▶ [Extrait choisi]:
Gilles Marchand

La « question romande »

Préface du livre « la question romande », Fr.Chérix, Ed. Favre, mai 2009.

Il y a toujours des histoires complexes, riches et passionnantes entre une région, ses habitants et leurs médias. Des histoires de fierté, de plaisir mais aussi d’énervement ou de déception. Mais toujours des histoires de proximité affective. « Qui aime bien châtie bien », nous rappelle un célèbre dicton. C’est bien vrai!
La Suisse romande n’échappe certainement pas à cette règle. D’autant plus qu’en matière de médias, elle est particulièrement gâtée ! Voilà une région grande comme l’agglomération lyonnaise qui peut compter sur plusieurs quotidiens régionaux de qualité, sur un grand journal qui peut rivaliser avec les titres européens, sur des hebdomadaires et des mensuels de belle tenue, sur des radios privées et des télévisions locales qui se développent. A cela s’ajoute une radio publique très complète qui se décline en cinq chaînes. Et il y a la TSR, une télévision généraliste qui accompagne la Suisse romande depuis cinquante-cinq ans et qui s’exprime aujourd’hui sur trois canaux : TSR1, TSR2 et tsr.ch. La TSR, mémoire et témoin audiovisuel de toute la région romande. Tout cela pour 1’700’000 habitants, moins de 800’000 foyers !
Si l’on considère que la variété et la qualité des médias représentent un indicateur crédible de la bonne santé d’un espace culturel, alors réjouissons-nous de constater que, pour l’instant, la Suisse romande se porte plutôt bien.
Cette subtile relation mérite toute notre attention. Notamment en ce qui concerne le couple du 20ème siècle, c’est à dire le « mass media », la télévision et la société. La télévision, respectivement la TSR, est-elle toujours en phase avec la société romande ? La TSR évolue-t-elle au même rythme que son public, que ses publics devrait-on dire ? Voilà la question que nous nous sommes posés et que nous avons abordé avec l’auteur de ce livre.

▶ [Données fournies]:
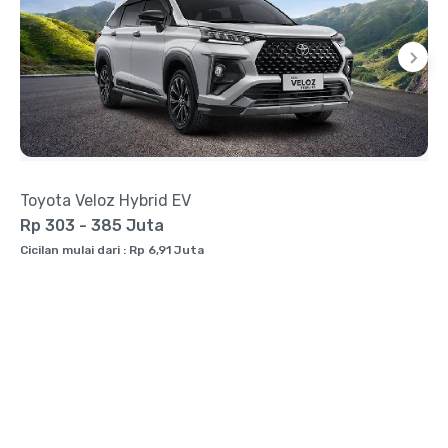
Toyota Veloz Hybrid EV
Rp 303 - 385 Juta
Cicilan mulai dari : Rp 6,91 Juta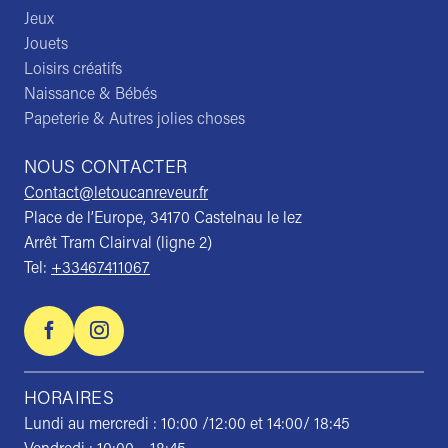
Jeux
Jouets
Loisirs créatifs
Naissance & Bébés
Papeterie & Autres jolies choses
NOUS CONTACTER
Contact@letoucanreveur.fr
Place de l’Europe, 34170 Castelnau le lez
Arrêt Tram Clairval (ligne 2)
Tel:
+33467411067
HORAIRES
Lundi au mercredi : 10:00 /12:00 et 14:00/ 18:45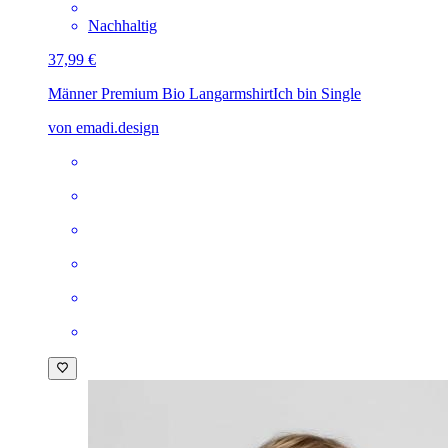
Nachhaltig
37,99 €
Männer Premium Bio Langarmshirt
Ich bin Single
von emadi.design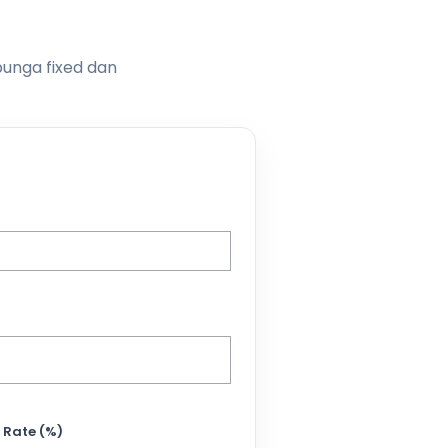
bunga fixed dan
 Rate (%)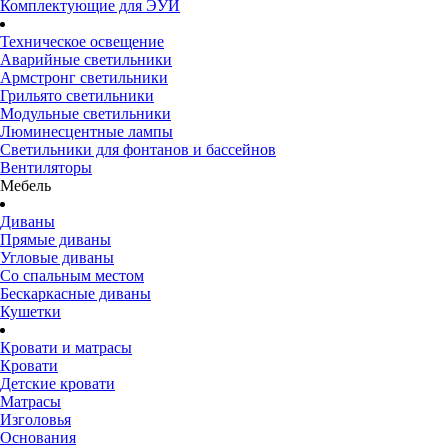
Комплектующие для ЭУИ
Техническое освещение
Аварийные светильники
Армстронг светильники
Грильято светильники
Модульные светильники
Люминесцентные лампы
Светильники для фонтанов и бассейнов
Вентиляторы
Мебель
Диваны
Прямые диваны
Угловые диваны
Со спальным местом
Бескаркасные диваны
Кушетки
Кровати и матрасы
Кровати
Детские кровати
Матрасы
Изголовья
Основания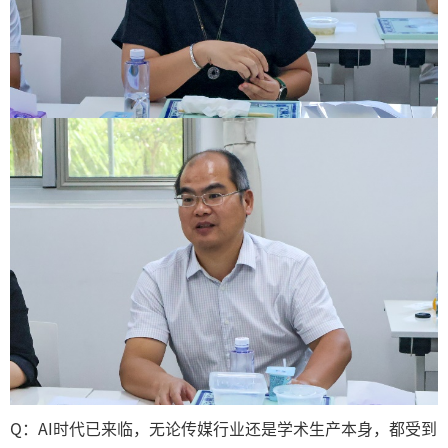
Q：AI时代已来临，无论传媒行业还是学术生产本身，都受到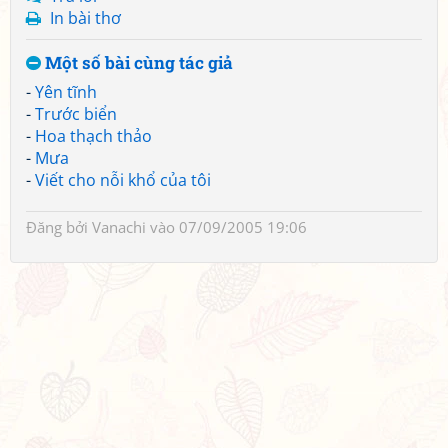
In bài thơ
Một số bài cùng tác giả
-
Yên tĩnh
-
Trước biển
-
Hoa thạch thảo
-
Mưa
-
Viết cho nỗi khổ của tôi
Đăng bởi
Vanachi
vào 07/09/2005 19:06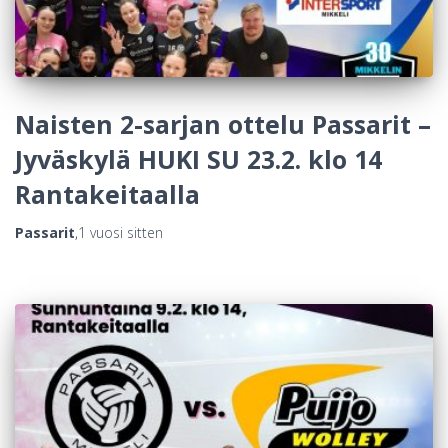
Naisten 2-sarjan ottelu Passarit –
Jyväskylä HUKI SU 23.2. klo 14
Rantakeitaalla
Passarit
,
1 vuosi
sitten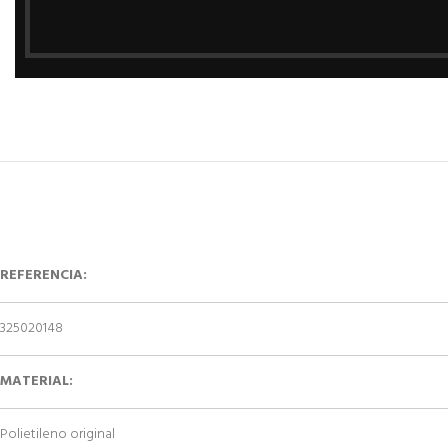
REFERENCIA:
325020148
MATERIAL:
Polietileno original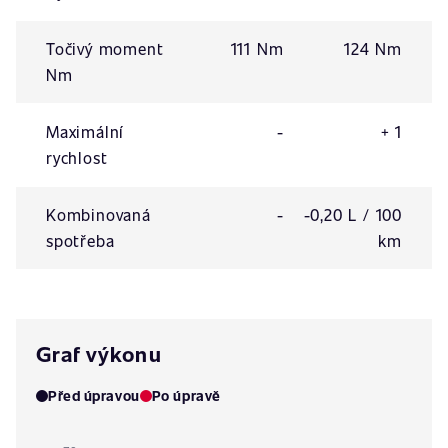
Točivý moment
111 Nm
124 Nm
Nm
Maximální
-
+ 1
rychlost
Kombinovaná
-
-0,20 L / 100
spotřeba
km
Graf výkonu
Před úpravou
Po úpravě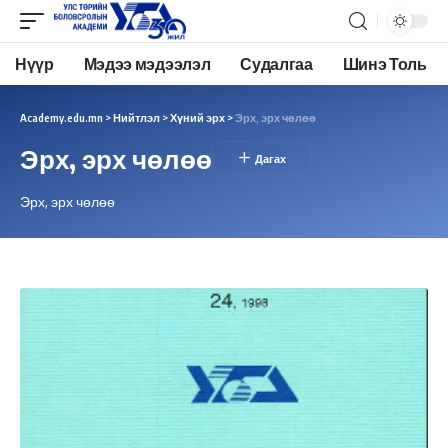
Нүүр
Мэдээ мэдээлэл
Судалгаа
Шинэ Толь
Academy.edu.mn
>
Нийтлэл
>
Хүний эрх
>
Эрх, эрх чөлөө
Эрх, эрх чөлөө
Эрх, эрх чөлөө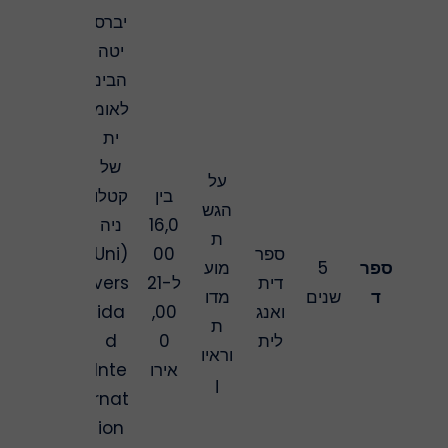
יברס
יטה
הבינ
לאומ
ית
של
על
בין
קטלו
הגש
16,0
ניה
ת
ספר
00
(Uni
ספר
5
מוע
דית
ל-21
vers
ד
שנים
מדו
ואנג
,00
ida
ת
לית
0
d
וראיו
אירו
Inte
ן
rnat
ion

▶ [Consigne]:
Recopiez le passage de la préface qui s'ouvre sur les mots contenant « Si l’on considère » et se ferme sur « de ce livre. », en substituant « délicate » à « subtile ».

▶ [Tâche accomplie]:
Si l’on considère que la variété et la qualité des médias représentent un indicateur crédible de la bonne santé d’un espace culturel, alors réjouissons-nous de constater que, pour l’instant, la Suisse romande se porte plutôt bien.
Cette délicate relation mérite toute notre attention. Notamment en ce qui concerne le couple du 20ème siècle, c’est à dire le « mass media », la télévision et la société. La télévision, respectivement la TSR, est-elle toujours en phase avec la société romande ? La TSR évolue-t-elle au même rythme que son public, que ses publics devrait-on dire ? Voilà la question que nous nous sommes posés et que nous avons abordé avec l’auteur de ce livre.